● **Activity**:
Using the listing that follows, filter out every line lacking the string "Income" and return the rest.

● **Extracted data**:
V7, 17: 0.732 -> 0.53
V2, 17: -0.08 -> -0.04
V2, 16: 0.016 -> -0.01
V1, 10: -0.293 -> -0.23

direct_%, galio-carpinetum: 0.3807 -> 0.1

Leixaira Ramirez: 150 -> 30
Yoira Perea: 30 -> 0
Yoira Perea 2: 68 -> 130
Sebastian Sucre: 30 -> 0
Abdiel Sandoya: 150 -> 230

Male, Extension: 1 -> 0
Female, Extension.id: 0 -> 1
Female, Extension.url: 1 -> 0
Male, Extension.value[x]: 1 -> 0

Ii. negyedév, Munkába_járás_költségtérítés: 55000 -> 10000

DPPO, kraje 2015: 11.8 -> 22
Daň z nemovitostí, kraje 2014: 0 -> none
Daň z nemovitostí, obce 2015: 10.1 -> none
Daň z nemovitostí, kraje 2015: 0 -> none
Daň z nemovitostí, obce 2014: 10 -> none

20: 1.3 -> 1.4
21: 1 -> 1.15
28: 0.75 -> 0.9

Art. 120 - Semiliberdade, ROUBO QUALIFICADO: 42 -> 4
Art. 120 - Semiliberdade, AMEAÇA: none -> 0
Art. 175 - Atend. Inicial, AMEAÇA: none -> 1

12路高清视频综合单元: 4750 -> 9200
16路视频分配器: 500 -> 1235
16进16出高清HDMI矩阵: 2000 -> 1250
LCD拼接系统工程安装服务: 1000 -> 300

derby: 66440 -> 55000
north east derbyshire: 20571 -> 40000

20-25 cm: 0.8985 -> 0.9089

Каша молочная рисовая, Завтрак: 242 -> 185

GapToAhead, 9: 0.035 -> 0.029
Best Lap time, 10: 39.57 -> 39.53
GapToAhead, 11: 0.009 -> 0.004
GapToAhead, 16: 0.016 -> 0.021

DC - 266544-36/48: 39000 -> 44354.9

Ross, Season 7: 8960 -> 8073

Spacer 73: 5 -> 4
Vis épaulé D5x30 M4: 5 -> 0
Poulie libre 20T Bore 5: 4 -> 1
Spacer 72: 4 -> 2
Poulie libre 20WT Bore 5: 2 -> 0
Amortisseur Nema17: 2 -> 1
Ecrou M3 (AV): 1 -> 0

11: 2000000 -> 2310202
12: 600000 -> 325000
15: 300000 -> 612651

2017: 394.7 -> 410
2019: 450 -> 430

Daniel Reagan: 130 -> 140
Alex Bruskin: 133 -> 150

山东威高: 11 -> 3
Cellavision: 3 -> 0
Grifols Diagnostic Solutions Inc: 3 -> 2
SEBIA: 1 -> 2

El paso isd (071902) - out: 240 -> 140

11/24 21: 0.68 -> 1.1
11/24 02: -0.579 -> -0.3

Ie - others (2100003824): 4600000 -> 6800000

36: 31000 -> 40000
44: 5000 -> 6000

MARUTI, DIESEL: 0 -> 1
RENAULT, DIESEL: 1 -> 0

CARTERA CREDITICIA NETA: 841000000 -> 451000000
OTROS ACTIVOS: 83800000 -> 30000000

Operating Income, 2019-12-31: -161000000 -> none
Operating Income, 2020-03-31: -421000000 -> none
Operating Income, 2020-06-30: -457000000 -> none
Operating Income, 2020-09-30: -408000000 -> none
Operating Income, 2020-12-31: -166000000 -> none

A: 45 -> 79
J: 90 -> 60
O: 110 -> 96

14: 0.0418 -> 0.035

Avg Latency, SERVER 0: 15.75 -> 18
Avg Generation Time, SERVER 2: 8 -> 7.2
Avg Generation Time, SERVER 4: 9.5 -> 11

● **Answer to this task**:
Operating Income, 2019-12-31: -161000000 -> none
Operating Income, 2020-03-31: -421000000 -> none
Operating Income, 2020-06-30: -457000000 -> none
Operating Income, 2020-09-30: -408000000 -> none
Operating Income, 2020-12-31: -166000000 -> none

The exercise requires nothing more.